Home life isn’t much different. With the sun beating down on us at well over 100 degrees there isn’t much to do when you live on the outskirts of a small town whose only claims to fame are the fact that it was the capital city back in the 1600s and there’s a restored fort to prove it. We rented a car on day four in order to provide some entertainment and the necessary trips to the Hypermarkets (think Walmart). Without a car, our only access to food would be a run-down convenience store with shriveled vegetables, questionable refrigeration, but plenty of potato chips.
But thankfully, we do have a car and so we drive. We have already taken the Toyota Yaris rental out on a winding dirt road near our house which provided us a mini exploration complete with goats, beautiful mountain scenery, and lots of desert. It was too hot outside to stop to take pictures, even though the views were worthy of several. Dirt roads are quite common here and I read that in 1970 – two years after I was born – this country only had 5km of paved roads. There are plenty of paved roads and even a small highway system now, but it’s baffling to think about how recent all the development here is.
Another short work day took us to the ocean – no beach yet, but it was nice to look out onto the Gulf of Oman while our AC hummed along to a radio station we found which is partial to Omani bagpipe (habban) music. It’s a great listen.
Thanks to the car we have also eaten. Though my cooking skills are still minimal, and it’s really too hot to use the stove, the rice cooker, as it was in Korea, continues to serve us well. Basmati rice is the norm here and today we paired it with steamed okra (done in the cooker), turn chicken (they’re small here, but just over one Rial, so under 3 bucks), and jarred spices. I chose Omani Marsala while Dave went with a more traditional Indian kind. In our fridge we have pears from Jordan, tiny bananas from southern Oman, a Thai mango, and a Ugandan avocado. The carrots are from China. A lot of produce here also comes from Iran – Oman seems to have made few, if any, political enemies, so food comes from as many places as do the people. I’m sure I’ll write more about the population and people later, but the country has just over 4 million residents: just under 2 million are expats (only 5% of whom are Westerners, primarily from England).
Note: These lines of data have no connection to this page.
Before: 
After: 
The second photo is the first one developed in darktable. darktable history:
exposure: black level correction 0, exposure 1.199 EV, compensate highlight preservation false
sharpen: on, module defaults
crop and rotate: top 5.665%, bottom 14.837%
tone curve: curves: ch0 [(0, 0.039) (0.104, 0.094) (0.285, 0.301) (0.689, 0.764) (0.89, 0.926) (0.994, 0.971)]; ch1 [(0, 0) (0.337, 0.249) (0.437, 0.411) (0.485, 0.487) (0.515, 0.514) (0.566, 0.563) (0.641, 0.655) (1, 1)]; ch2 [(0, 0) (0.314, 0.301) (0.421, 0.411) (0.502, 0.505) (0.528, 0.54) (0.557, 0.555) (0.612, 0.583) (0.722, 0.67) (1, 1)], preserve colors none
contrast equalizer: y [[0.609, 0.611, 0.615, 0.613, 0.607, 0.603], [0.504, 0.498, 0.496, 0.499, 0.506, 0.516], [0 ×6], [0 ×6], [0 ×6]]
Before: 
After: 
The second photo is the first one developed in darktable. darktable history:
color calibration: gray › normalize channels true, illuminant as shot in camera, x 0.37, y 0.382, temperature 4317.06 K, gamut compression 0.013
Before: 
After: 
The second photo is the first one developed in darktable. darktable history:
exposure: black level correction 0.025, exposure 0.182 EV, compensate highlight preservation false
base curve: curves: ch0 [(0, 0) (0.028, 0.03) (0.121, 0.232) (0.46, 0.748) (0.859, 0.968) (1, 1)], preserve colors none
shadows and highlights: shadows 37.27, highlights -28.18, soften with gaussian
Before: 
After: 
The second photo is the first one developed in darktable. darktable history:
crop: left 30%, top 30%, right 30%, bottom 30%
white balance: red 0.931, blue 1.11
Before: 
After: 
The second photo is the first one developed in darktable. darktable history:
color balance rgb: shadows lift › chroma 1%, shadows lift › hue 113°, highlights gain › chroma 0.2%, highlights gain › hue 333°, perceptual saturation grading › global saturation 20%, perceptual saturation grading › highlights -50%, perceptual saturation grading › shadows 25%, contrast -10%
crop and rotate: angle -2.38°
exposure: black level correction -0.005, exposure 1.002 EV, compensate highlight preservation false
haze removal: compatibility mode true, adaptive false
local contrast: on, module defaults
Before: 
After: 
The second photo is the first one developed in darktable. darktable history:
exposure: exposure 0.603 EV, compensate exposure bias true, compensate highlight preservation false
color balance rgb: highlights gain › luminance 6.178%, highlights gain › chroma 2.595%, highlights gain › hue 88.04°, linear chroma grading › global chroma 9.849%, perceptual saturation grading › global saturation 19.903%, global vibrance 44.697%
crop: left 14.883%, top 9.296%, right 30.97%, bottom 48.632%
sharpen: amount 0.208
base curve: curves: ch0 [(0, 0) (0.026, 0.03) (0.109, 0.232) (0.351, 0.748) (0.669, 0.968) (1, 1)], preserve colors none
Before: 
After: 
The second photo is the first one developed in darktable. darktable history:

But essentially, there isn’t much going on here. School only takes a few hours of our time, and most of that is waiting around for things. The nights are filled with reading and playing games downloaded onto my iPad. Since the internet is pretty expensive here, surfing is kept to a minimum and watching videos is out. I did find a couple of English-speaking television stations with tolerable programming every once in a while. Today is Friday, the holy day, so nothing was open. We stayed home and lazed about, the prayer calls signaling the slow passage of time. It’s a strange feeling to not have that much to do.
It’s only been a week and so far I’ve accomplished so much yet so little.